In the late ’80s, Adair hosted a music and talk show on NPR called Improvised Thoughts. Masterful pianist Marian McPartland appeared on the show, and even had Adair pinch-hit as host a couple of times on her own long-running, award-winning program Piano Jazz. The Music City jazz scene, though, was where Adair had her greatest impact. She and her late husband, fellow widely loved local musician and educator Billy Adair, were both heavily involved in training future jazz musicians.

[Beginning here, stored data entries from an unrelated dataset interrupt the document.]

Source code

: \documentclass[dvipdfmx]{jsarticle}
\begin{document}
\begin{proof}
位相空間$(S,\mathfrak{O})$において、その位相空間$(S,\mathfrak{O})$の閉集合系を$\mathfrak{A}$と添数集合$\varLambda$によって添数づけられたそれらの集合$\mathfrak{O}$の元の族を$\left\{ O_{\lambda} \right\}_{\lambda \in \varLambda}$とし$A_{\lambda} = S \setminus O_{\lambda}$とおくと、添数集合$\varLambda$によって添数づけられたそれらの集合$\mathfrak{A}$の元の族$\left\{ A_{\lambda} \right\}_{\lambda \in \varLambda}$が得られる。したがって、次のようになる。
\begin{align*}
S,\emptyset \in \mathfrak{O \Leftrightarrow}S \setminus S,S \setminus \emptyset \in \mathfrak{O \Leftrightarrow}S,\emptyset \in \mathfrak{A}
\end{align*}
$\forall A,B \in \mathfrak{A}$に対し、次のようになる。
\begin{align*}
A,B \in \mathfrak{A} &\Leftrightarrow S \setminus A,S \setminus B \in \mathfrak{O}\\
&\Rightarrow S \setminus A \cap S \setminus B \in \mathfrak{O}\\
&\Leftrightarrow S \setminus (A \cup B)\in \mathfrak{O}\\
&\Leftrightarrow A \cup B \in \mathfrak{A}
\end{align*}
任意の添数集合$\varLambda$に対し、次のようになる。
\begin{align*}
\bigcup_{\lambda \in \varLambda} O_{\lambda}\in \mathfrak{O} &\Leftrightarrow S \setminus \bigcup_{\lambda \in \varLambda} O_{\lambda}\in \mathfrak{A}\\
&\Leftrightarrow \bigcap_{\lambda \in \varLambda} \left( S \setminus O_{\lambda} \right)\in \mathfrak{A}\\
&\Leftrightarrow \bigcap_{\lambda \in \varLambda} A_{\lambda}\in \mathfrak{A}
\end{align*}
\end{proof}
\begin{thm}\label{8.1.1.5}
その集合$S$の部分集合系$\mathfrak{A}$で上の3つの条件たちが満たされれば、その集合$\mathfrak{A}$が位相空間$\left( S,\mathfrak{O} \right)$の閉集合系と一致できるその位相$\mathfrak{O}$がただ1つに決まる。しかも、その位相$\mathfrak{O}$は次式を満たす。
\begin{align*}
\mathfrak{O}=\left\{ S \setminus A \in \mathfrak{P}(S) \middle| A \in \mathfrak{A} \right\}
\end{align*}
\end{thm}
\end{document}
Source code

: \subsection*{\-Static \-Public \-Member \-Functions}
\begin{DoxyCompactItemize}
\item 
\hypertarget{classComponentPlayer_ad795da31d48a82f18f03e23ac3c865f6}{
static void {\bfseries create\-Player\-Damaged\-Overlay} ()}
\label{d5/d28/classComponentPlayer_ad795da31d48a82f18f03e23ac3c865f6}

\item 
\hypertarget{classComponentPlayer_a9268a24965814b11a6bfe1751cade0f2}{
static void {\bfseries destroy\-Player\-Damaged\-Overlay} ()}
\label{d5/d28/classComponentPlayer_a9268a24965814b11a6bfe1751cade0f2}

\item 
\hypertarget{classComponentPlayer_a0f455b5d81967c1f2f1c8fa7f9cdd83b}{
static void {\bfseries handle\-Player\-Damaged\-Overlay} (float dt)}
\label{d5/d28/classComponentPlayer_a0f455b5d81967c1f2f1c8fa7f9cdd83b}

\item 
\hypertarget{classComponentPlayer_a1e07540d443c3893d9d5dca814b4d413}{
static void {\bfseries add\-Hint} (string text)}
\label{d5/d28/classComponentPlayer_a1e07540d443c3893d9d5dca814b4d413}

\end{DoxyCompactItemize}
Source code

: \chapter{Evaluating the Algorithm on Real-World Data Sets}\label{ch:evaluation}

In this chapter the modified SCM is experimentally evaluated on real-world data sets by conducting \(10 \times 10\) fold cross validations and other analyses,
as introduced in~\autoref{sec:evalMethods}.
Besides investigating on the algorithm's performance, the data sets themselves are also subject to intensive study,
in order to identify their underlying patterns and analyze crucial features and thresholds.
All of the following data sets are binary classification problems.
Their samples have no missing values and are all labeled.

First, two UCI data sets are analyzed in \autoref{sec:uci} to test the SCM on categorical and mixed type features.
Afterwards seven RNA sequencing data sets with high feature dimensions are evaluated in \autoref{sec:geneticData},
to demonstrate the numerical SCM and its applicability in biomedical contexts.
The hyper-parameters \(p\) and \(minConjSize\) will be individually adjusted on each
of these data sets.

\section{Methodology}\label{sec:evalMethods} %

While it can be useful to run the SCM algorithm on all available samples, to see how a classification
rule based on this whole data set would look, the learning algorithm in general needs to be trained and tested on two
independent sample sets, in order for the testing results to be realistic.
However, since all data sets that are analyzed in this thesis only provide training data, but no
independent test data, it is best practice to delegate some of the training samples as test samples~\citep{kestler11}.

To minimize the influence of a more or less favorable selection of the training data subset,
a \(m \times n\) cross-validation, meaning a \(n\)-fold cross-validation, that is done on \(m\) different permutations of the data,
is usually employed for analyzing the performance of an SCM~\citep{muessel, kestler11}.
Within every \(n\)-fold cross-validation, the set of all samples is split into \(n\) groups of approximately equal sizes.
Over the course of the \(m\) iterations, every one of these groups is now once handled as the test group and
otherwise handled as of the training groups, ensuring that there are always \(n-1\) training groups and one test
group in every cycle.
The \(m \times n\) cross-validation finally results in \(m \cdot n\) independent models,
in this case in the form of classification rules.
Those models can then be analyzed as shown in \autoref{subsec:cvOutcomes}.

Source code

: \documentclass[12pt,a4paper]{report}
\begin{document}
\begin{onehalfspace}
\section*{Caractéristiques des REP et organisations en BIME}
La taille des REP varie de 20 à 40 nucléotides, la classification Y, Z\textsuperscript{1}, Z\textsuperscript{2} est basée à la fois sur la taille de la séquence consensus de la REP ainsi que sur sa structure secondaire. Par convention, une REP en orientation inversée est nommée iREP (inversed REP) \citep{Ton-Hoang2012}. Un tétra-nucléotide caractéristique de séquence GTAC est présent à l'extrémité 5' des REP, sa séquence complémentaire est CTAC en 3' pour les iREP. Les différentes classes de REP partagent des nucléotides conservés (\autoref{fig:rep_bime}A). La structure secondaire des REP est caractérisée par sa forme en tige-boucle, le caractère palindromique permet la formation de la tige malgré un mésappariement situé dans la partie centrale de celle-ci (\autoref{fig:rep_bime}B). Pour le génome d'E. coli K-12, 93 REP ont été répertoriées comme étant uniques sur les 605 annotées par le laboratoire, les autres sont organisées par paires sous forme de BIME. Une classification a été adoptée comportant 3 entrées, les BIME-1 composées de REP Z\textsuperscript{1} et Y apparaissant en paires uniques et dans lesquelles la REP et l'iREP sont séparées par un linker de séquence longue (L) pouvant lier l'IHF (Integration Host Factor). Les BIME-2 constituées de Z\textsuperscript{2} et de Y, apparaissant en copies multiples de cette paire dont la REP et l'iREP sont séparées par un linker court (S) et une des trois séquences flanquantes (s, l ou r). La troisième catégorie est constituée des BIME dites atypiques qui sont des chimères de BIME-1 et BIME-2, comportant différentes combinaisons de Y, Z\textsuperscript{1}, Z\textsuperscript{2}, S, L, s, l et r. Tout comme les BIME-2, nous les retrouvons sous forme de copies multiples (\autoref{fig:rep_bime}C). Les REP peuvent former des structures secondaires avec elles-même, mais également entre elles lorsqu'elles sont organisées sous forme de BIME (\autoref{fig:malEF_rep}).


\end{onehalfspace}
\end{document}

“She was a mentor to so many of the young jazz musicians who came through the workshop — Annie Sellick, Christina Watson, Rahsaan and Roland Barber, Liz Johnson, Marcus Finnie among many others,” Mechem adds, reeling off the names of some of the Nashville jazz scene’s key players. “She cared so much about the workshop’s mission, about ensuring that the next generations of jazz musicians would learn and be encouraged.”

It’s Adair’s warmth — a love of people and a love of music that fed off each other — that’s remembered most. Tidwell recalls visiting Adair on her birthday in December, a small gathering that naturally led to an impromptu performance.

“Beeg was in great spirits, but it was late and she was a little tired, having just toasted the arrival of her 84th year,” he says. “But when Chris Brown counted a tune, and Beeg’s now slightly older fingers landed on the keys, I felt the same thrill I had felt that night in 1962. What a legacy she leaves us: tears and laughter, terrible puns and serious discussions — and oh, the music.”

A celebration of Adair’s life will be held on a date TBA. In the meantime, you can make a memorial tribute to the Nashville Jazz Workshop, Vanderbilt University’s Billy Adair Scholarship Fund, the Williamson County Animal Center or the St. Joseph’s Indian School.